Sometimes You Just Want a Hamburger. - The days when I am really sick of myself, I just want a hamburger. This is how I can tell exactly how sick of myself I am- by how badly I want to sit down...
Tuesday, January 31, 2012
A decade of Anna
"Anna" is another word for "life-changer." At least that's been my experience. I can still remember the shirt I was wearing to the hospital, ten years ago today, when Robin had her. I've written here before about her hearing my voice. If you'll indulge me to quote myself, it serves as an introduction, the first time I met Anna:
"When our daughter Anna was born, her left arm was a little slow to get moving. The doctors weren't overly concerned--this can happen to a C-Section born baby--but they noted it, and I went with them as they rolled her down the hospital hallway into a room to check her vitals and her arm. She didn't care for being prodded and was screaming (those who know her can attest to her lung capacity) over the doctors and nurses, until I talked to calm her. When I spoke she fell immediately quiet and moved her head and unfocusing eyes toward my voice. She stayed quiet while I spoke and the nurse commented that she knew and responded to my voice (read to your babies in bellies). Homegirl (Anna, not the nurse) had the keys to the car from there. I knew from that second, and holding her looking out our hospital room window that night as she slept that there was nothing cooler than being a dad. I've thought so countless times since."
All the moments and milestones since and my mind hangs on that moment the longest. A decade moment. A lifetime moment.
I have said before that I have enjoyed every year of our girls' lives more than the previous year, just watching them grow and learn and seeing who they become. That's true still. But your child hitting double digits gives you pause. Fuck "gives" you, it MAKES you pause.
My life over the last decade has been co-defined. Many of my greatest moments are moments Anna made--things she said or did or thought or spoke.
I have cried more, been more emotional over the last decade. Many of the tears are the good kind, but that depth of experience, of experience shared with a soul/person in your care, growing and changing and looking to me/us for opinion, answers, solace, laughter. Perhaps I neglected to read the "free tear duct fill-up with birth of baby" sign.

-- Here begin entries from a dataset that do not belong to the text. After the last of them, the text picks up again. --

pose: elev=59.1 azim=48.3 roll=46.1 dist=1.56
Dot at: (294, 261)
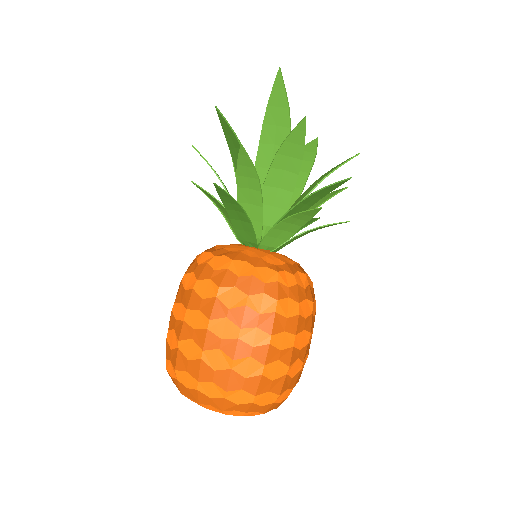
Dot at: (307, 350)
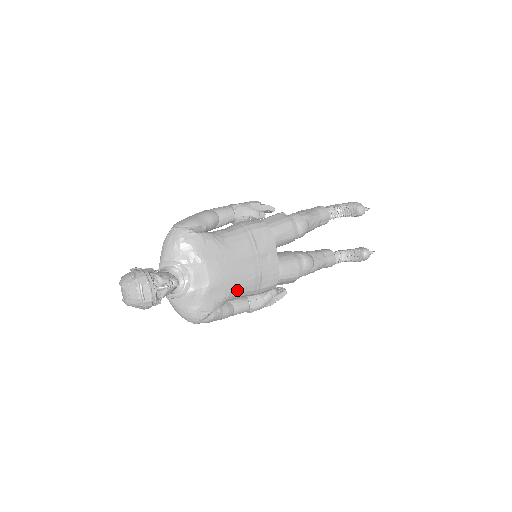
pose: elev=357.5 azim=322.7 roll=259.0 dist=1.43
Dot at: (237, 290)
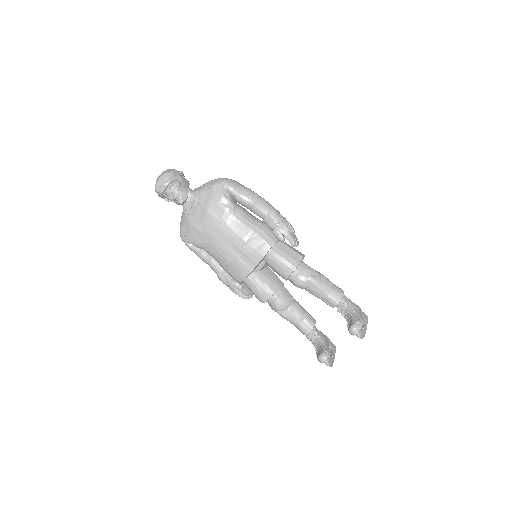
Dot at: (211, 251)
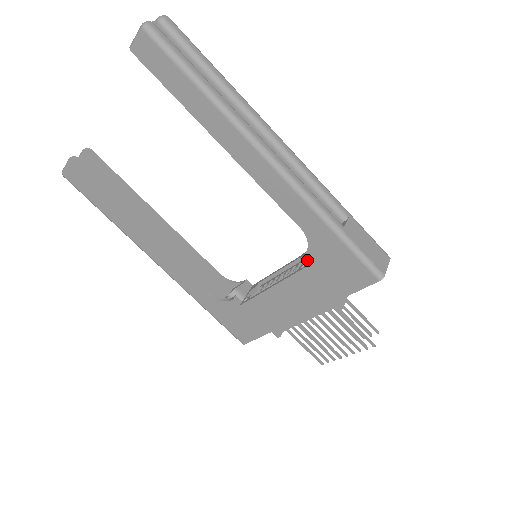
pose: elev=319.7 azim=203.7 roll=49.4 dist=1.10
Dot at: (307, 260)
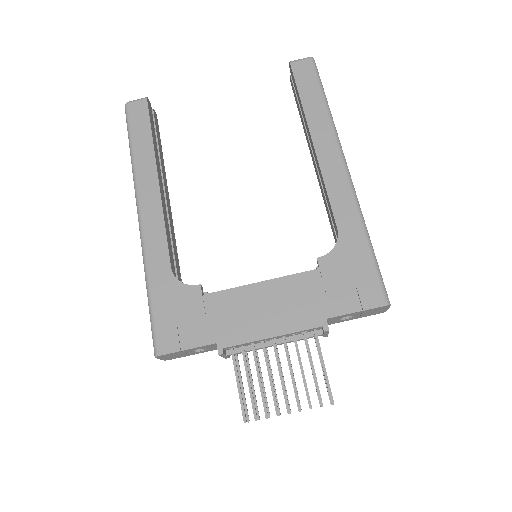
Dot at: (324, 262)
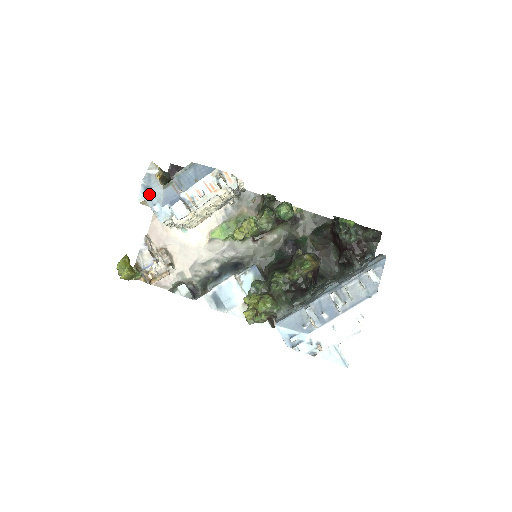
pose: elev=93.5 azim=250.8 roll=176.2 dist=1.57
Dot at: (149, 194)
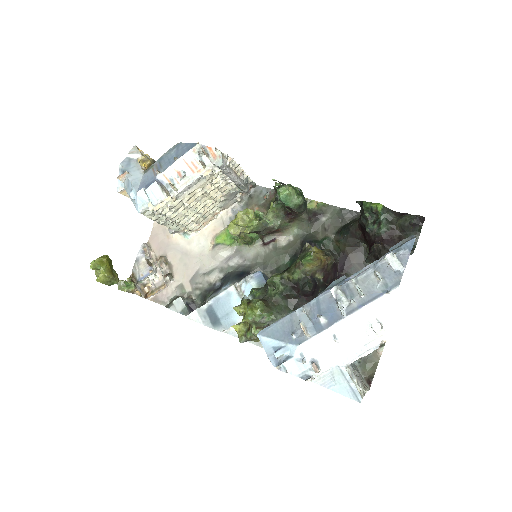
Dot at: (126, 179)
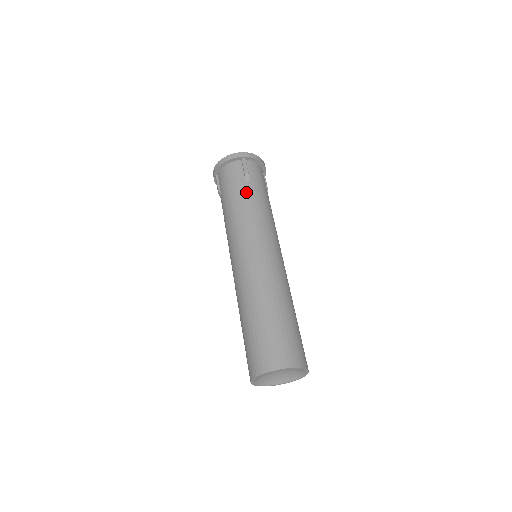
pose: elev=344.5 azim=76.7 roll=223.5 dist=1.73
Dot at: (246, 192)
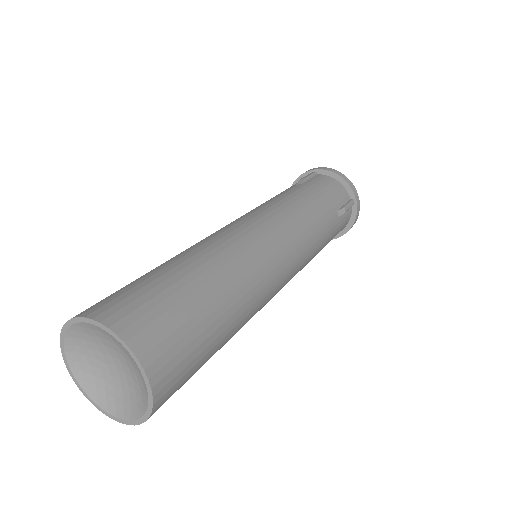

Over the last decade, I have watched more kids movies than I ever thought possible. I have learned the names of toys and books and TV characters because, well, that's how I roll.
Over the last decade, I have seen myself, outside myself. Anna is a morning person, like me (Ava prefers sleep, like Robin). Anna and I share some of the same hang-ups, same tendencies, same inclinations. I'm not sure what to say about recognizing yourself in another, but it is an experience without parallel.
Over the last decade, I have gained a respect, admiration and sense of wonder about my father, my parents, and how the hell they raised and dealt with us (me, really, my sister was much easier) and seemed to always be in control. We, as parents, certainly do not.
I think it's fair to call the last ten years, the decade of Anna in our house and our lives. Over that time, she has given me a new identity, a new responsibility, a new perspective and a new name: Dad. I think it is my favorite of my names.
Happy 10th birthday, Anna! Can't wait to see where you/we go next.